In a preferred variant, the calendering is performed by means of a pulling caterpillar having N pairs of shapes presenting imprints in the shape of said pattern.
Advantageously, the calendering wheels or the drawing caterpillar presents a developed length that is equal to or a multiple of the length L of a section member to be made. This makes it possible in particular to make reinforcement whose pattern presents variations, e.g. in thickness or in the position of the neutral axis as a function of an abscissa x taken in the long direction of the reinforcement, x varying over the range 0 to L, in order to vary the section and thus at least one of the properties of the reinforcement as a function of said abscissa.
The reinforcement may have end branches with side edges that slope so as to form tapers.
In order to make a reinforced sealing section, the method may comprise:
d) extruding a flexible covering layer of elastomer or of a thermoplastic material to cover the reinforcement.
This extrusion of a covering layer can be performed immediately after calendering and cooling, such that the sealing section is obtained by a continuous process. In a variant, the reinforcement can be stored after manufacture, e.g. on a drum, after which the operation of extruding the covering layer can be performed on a distinct installation.
In the method, the rigid reinforcing material and the material of the flexible cover layer are for example: rigid polyvinyl chloride (PVC) and flexible PVC; polypropylene (PP) and polypropylene-ethylene-propylene diene monomer (PP-EPDM) or styrene-ethylene butadiene-styrene (SEBS); acrylonitrile butadiene styrene (ABS) and SEBS; PVC-ABS and flexible PVC; and polymethyl methacrylate (PMMA) and SEBS.
The method may implement coextrusion of an intermediate layer and of the layer of covering material, the intermediate layer being of a material that is suitable for adhering to the material of the reinforcement and to the flexible covering material between which it is interposed.
By way of example, the intermediate layer may be selected from ethylene vinyl acetate (EVA) copolymers or ethylene-acrylic ester copolymers (EMA EBA).
In a preferred implementation with an intermediate layer, the reinforcement is made of polyamide (PA), the intermediate layer is made of maleic anhydride grafted epoxy (EP), and the flexible covering layer is made of EPDM.

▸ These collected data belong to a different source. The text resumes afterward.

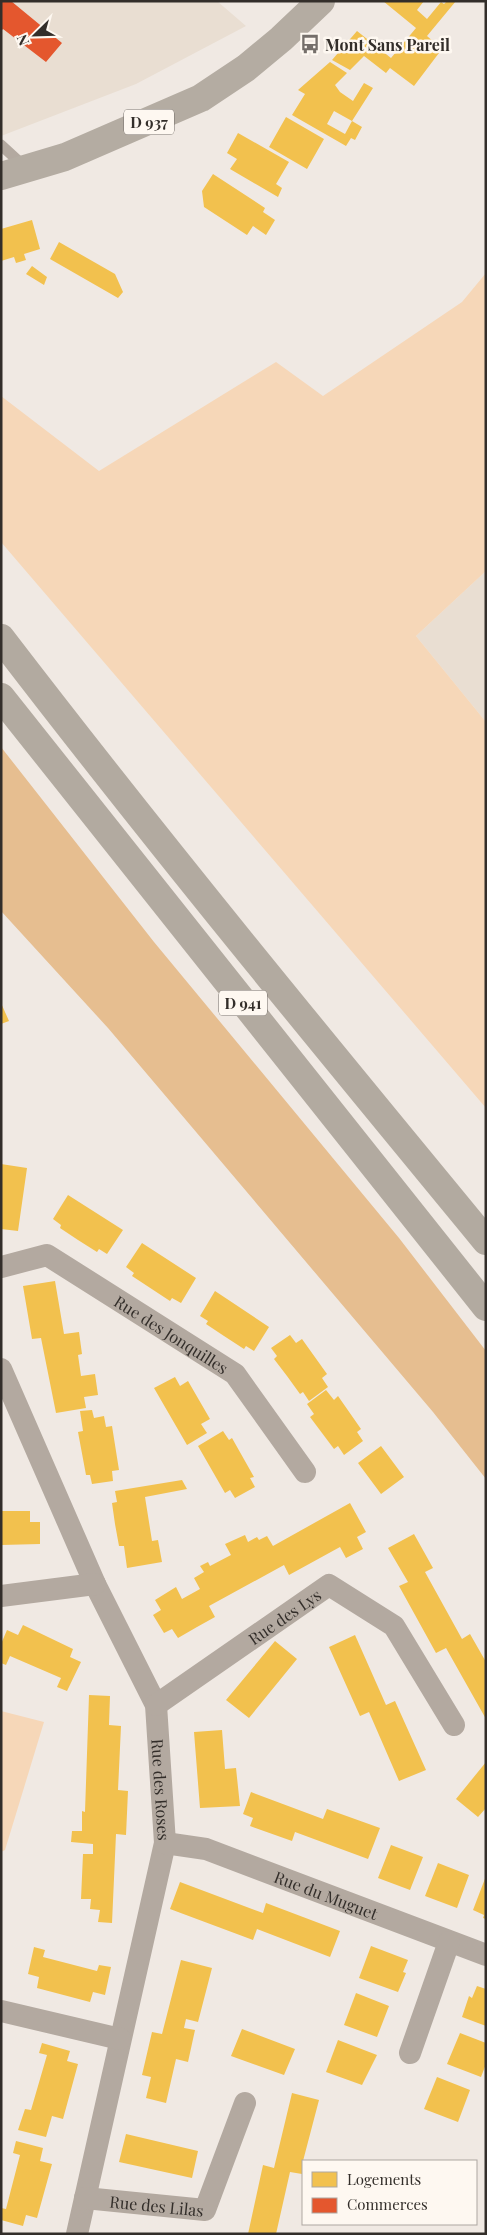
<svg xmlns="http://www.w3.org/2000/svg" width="487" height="2235" font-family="'Playfair Display',serif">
	<rect width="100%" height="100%" fill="#f0e9e3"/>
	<path fill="#e9ded2" d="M1,1H217L246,26L136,84L1,136Z
		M486,571V722L416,636Z"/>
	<path fill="#f6d7b8" d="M486,273V571L416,636L486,722V1108L1,542V396L99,471L276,362L323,396L462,302Z
		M1,1711L44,1722L5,1850L1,1852Z"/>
	<path fill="#e6be90" d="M1,747L154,942L399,1238L486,1351V1479L433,1412L108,1028L1,911Z"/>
	<path fill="#f2c14e" d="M383,1H424L417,10L427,19L441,2L444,4L447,1H456L427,36L442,49L414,86L390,68L386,73L364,56L350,70L332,60L357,31L391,58L416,28Z
		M330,62L347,73L335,85L340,92L353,101L364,83L373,88L352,121L334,111L327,124L345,134L352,121L362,127L355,140L351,138L346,146L292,115L305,94L298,90Z
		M286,117L324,139L307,169L269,147Z
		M238,133L289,162L276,184L282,188L278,197L230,169L237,159L227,153Z
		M213,174L265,208L263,212L275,220L266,235L253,226L247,235L204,207L202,191Z
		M32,220L40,249L24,254L26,260L16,263L14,257L1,261V229Z
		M59,242L115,274L123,292L118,298L50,259Z
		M32,266L47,277L44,285L26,274Z
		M1,1003L9,1021L1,1024Z
		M1,1164L27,1168L18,1231L1,1229Z
		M68,1195L123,1230L107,1254L99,1249L97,1252L78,1240L60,1228L61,1225L53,1219Z
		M142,1243L196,1278L181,1303L172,1298L170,1301L132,1276L134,1273L126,1267Z
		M55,1281L64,1334L79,1332L82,1354L78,1355L81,1376L95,1374L98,1395L84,1397L86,1408L56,1413L41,1338L32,1339L23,1286Z
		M215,1291L269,1327L254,1351L246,1346L244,1349L224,1336L206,1324L208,1321L200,1316Z
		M290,1335L296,1343L302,1339L327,1374L322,1378L328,1387L309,1401L303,1392L300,1394L287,1376L274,1359L277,1356L271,1348Z
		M175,1377L180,1386L188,1381L210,1419L201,1424L207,1433L187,1445L154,1388Z
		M326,1390L334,1400L338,1396L361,1429L357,1432L363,1441L344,1455L338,1446L334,1449L310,1417L314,1414L307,1404Z
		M92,1410L94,1418L104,1416L106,1427L112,1426L119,1470L112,1471L113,1481L92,1484L90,1475H86L78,1432L83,1431L80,1411Z
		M223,1431L229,1440L232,1438L254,1477L250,1478L255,1487L235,1498L230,1490L225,1493L198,1446Z
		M381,1446L404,1477L381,1494L358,1463Z
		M182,1480L187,1489L145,1497L152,1541L158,1540L162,1562L127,1568L124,1546H119L115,1524L112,1503L117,1502L115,1491Z
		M350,1503L366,1532L357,1537L363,1549L346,1558L340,1547L289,1575L284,1565L209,1606L215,1617L197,1627L178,1638L172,1629L164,1633L153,1615L161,1610L155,1600L176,1587L182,1599L200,1589L194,1578L204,1572L200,1566L208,1562L210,1566L231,1555L225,1544L245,1535L248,1542L257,1537L259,1540L267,1536L273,1546Z
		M1,1511H30V1522H40V1544L1,1545Z
		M414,1534L433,1568L425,1572L462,1639L470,1634L486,1662V1719L446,1648L436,1653L399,1586L408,1582L388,1548Z
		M23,1625L73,1649L70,1657L81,1662L67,1691L57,1687L61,1678L10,1656L6,1665L1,1663V1644L7,1630L18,1635Z
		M355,1635L386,1705L395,1701L426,1770L399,1781L369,1712L360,1716L329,1647Z
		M275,1641L297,1659L249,1718L226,1700Z
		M89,1695L110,1696L109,1725L121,1726L118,1790L128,1791L126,1835L116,1834L112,1923L98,1922L100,1910L90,1909L91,1899H81L83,1854H93V1844L71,1842L72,1831H82V1811L85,1812Z
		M222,1730L225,1769L236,1768L240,1806L200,1808L194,1732Z
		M486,1762V1808L478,1817L456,1799Z
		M251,1792L323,1819L327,1809L380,1828L368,1859L295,1832L292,1841L250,1826L253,1818L243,1814Z
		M391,1845L423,1857L410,1890L378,1878Z
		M438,1863L469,1875L457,1908L425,1896Z
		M486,1876V1919L483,1918L484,1915L473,1910Z
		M180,1882L263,1913L266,1903L340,1931L330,1957L257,1929L253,1940L170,1909Z
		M371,1946L408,1960L403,1972L406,1973L398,1992L359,1978Z
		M34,1947L45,1950L43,1957L97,1971L99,1965L111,1967L105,1995L93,1992L90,2002L37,1988L39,1977L28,1974Z
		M181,1960L212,1968L198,2022L186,2019L184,2028L195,2030L188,2062L176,2059L166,2103L146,2098L151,2077L142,2075L152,2032L162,2034Z
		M477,1986L486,1989V2026L462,2017L469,1996L472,1998Z
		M356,1993L389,2006L377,2037L344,2025Z
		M242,2029L295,2049L284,2075L231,2056Z
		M460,2033L486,2043V2064L481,2077L447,2064Z
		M338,2040L377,2055L362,2085L326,2072Z
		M42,2043L70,2051L67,2061L78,2064L63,2119L52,2116L46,2137L18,2130L25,2109L31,2110L47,2055L39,2053Z
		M437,2077L470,2090L458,2122L424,2109Z
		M292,2093L319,2100L303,2161L302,2174L290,2172L276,2234H248L263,2165L274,2168Z
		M126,2134L198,2151L192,2178L119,2162Z
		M16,2141L43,2148L40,2161L52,2164L37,2218L26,2215L23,2226L1,2220V2208L6,2209L20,2155L13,2153Z"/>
	<path fill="#e4572e" d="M1,1H11L62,43L46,62L3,29L1,31Z"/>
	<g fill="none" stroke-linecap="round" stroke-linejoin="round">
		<path stroke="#b3a9a0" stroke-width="11" d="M1,145L26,168"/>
		<g stroke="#b3a9a0" stroke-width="22">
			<path id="s1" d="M1,1267L47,1255L235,1374L305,1472"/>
			<path id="s2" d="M1,1369L95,1584L156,1705L165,1843L77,2234"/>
			<path d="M1,1596L95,1584"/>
			<path id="s3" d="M156,1705L329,1585L394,1626L454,1725"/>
			<path id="s4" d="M165,1843L206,1849L486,1955"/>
			<path d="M1,2011L120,2039"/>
			<path d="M410,2053L449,1942"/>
			<path id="s5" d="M85,2198L205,2210L245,2103"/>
		</g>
		<path stroke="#b4aca2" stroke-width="28" d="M1,176L65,157L201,98L246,68L281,39L321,1"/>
		<path stroke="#b2aaa0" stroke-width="28" d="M1,638C158,843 322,1042 486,1241
			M1,697L486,1307"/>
	</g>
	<defs>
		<symbol id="bus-bare" viewBox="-9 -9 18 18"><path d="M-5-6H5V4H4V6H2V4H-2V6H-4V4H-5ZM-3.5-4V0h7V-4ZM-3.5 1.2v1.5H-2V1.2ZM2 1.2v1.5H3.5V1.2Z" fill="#756f6b" stroke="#fef8f1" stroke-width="2.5" paint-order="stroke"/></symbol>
	</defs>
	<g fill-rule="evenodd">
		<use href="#bus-bare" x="296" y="30" width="28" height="28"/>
	</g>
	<g text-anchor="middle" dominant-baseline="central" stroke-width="5" stroke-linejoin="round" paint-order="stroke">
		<g fill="#fef8f1" stroke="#706b66" stroke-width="1">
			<rect x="124" y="109.5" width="50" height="25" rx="4"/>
			<rect x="219" y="990.5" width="48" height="25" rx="4"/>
		</g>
		<g font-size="15" font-weight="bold" fill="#332e2a">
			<text x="149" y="122">D 937</text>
			<text x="243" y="1003">D 941</text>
		</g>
		<g font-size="16" font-weight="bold" fill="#332e2a" stroke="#fef8f1" text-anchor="start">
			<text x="325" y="44">Mont Sans Pareil</text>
		</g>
		<g font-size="16" fill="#332e2a" stroke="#fef8f1">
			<text stroke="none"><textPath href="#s1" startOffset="195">Rue des Jonquilles</textPath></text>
			<text stroke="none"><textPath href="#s3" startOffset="156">Rue des Lys</textPath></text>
			<text stroke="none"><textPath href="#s2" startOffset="455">Rue des Roses</textPath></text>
			<text stroke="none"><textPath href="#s4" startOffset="170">Rue du Muguet</textPath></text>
			<text stroke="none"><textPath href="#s5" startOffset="72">Rue des Lilas</textPath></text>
		</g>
	</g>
	<rect width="487" height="2235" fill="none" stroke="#332e2a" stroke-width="5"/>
	<rect x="302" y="2160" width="175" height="65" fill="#fef8f1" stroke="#ada7a1"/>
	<rect x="312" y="2172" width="25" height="15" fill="#f2c14e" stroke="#ada7a1"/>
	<text x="347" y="2185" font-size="15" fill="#332e2a">Logements</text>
	<rect x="312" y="2198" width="25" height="15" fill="#e4572e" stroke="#ada7a1"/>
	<text x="347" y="2210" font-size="15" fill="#332e2a">Commerces</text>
	<g transform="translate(35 35) rotate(247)" stroke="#fef8f1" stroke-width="4" paint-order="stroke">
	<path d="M0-4L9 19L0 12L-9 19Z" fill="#332e2a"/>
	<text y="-8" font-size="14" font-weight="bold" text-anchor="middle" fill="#332e2a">N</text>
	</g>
</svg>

The invention also provides curveable reinforcement having a pattern with solid portions and open portions at least in a dorsal region, wherein the open portions of the dorsal region present web regions that are thin relative to the solid portions and that form bridges between the solid portions of the dorsal region.
Outside the dorsal region, the solid portions of the reinforcement may optionally present branches including reentrant edges.
Finally, the invention provides a section member including reinforcement as defined above.